5. Thirlby’s hospitalization continued a rough few years on the medical front for him. Just two months ago, in early July, he broke both wrists in a last-lap incident at Merritt. (He said his wrists are “back to about 75 percent” with “plenty of movement and no real pain unless I try doing something I shouldn’t be doing.”) Last year he was plagued by a sore lower back during the summer after tweaking it while showering at home. And in 2018 he suffered a broken foot in a work accident. “None of the s--- seems to happen in the offseason!” Thirlby quipped.

6. The wild fires currently raging across the West Coast have drawn too close for comfort to the Duty family’s home in Mulino, Ore. Tricia Duty — wife of John and mother of Justin, both Dirt Late Model racers — posted Tuesday on Facebook that they were under a Level 2 evacuation order, leaving them just short of Level 3 mandate requiring immediate evacuation. She said they were wetting down their property and were packed and ready to depart if told to do so; as of her latest update on Wednesday morning, she reported that there was “no immediate danger to us at this point” but they had slept little overnight while listening to fire scanners and hearing about many people near them losing their homes. “So far we are lucky,” Tricia wrote. “Keep praying for those that have not been so.”

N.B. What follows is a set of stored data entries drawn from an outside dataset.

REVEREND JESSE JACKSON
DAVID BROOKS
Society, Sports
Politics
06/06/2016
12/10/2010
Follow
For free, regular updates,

7. Justin Duty, 23, is not currently in Oregon with his parents. He said he’s still in the Midwest — where he’s spend the season racing — and was actually on the road the last two days picking up a couple race cars at Rocket Chassis in Shinnston, W.Va. “It’s been a pretty surreal experience for sure,” Justin said of the West Coast fires threatening his homestead. “The worst part for me is not being able to be there to help.” He added that he had his “fingers crossed” that the fires can be stopped before reaching his parents’ property.

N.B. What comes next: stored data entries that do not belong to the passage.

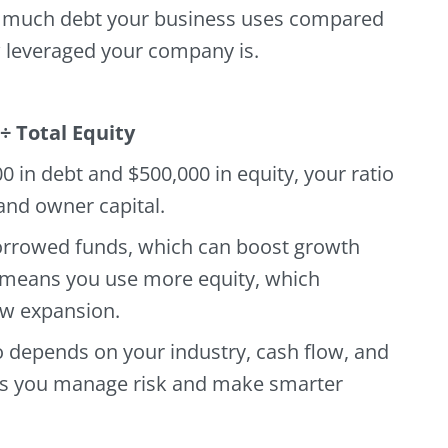
much debt your business uses compared
w leveraged your company is.
 ÷ Total Equity
0 in debt and $500,000 in equity, your ratio
and owner capital.
orrowed funds, which can boost growth
io means you use more equity, which
w expansion.
o depends on your industry, cash flow, and
elps you manage risk and make smarter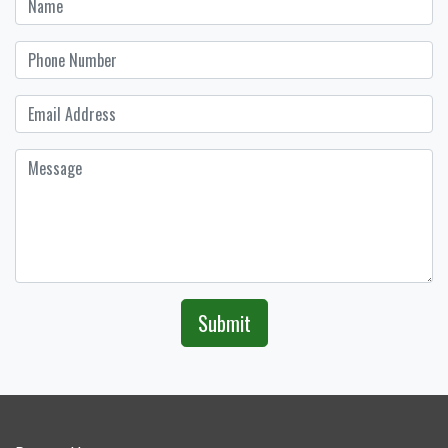
Submit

8. Social media was abuzz Monday with memes and jokes about “Chase Jenkins,” the name that Chase Junghans of Manhattan, Kan., was called repeatedly by Beckley (W.Va.) Motorsports Park’s announcer as Junghans led Sunday night’s Beckley USA 100. There were even requests put out for “Chase Jenkins” T-shirts.

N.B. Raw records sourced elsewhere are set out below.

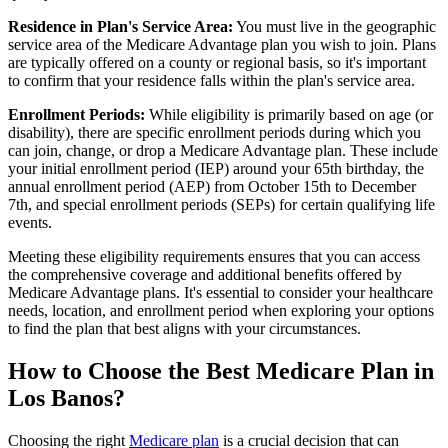
Residence in Plan's Service Area:
You must live in the geographic
service area of the Medicare Advantage plan you wish to join. Plans
are typically offered on a county or regional basis, so it's important
to confirm that your residence falls within the plan's service area.
Enrollment Periods:
While eligibility is primarily based on age (or
disability), there are specific enrollment periods during which you
can join, change, or drop a Medicare Advantage plan. These include
your initial enrollment period (IEP) around your 65th birthday, the
annual enrollment period (AEP) from October 15th to December
7th, and special enrollment periods (SEPs) for certain qualifying life
events.
Meeting these eligibility requirements ensures that you can access
the comprehensive coverage and additional benefits offered by
Medicare Advantage plans. It's essential to consider your healthcare
needs, location, and enrollment period when exploring your options
to find the plan that best aligns with your circumstances.
How to Choose the Best Medicare Plan in
Los Banos?
Choosing the right
Medicare plan
is a crucial decision that can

9. What was the deal with so many fans standing in the grandstand at Lancaster (S.C.) Speedway during Saturday night’s World of Outlaws feature? I noticed the standing spectators while watching DIRTVision’s coverage of the race (which was hampered by those patrons blocking the camera’s view of the homestretch). Come on, dirt track fans — don’t stand during the races! You’re not at a NASCAR race.

10. Condolences to Billy Moyer and his son, Billy Moyer Jr., following the passing last Friday of their 77-year-old uncle Jerry Watters of Des Moines, Iowa. Watters was a longtime backers of the Moyers’ racing effort.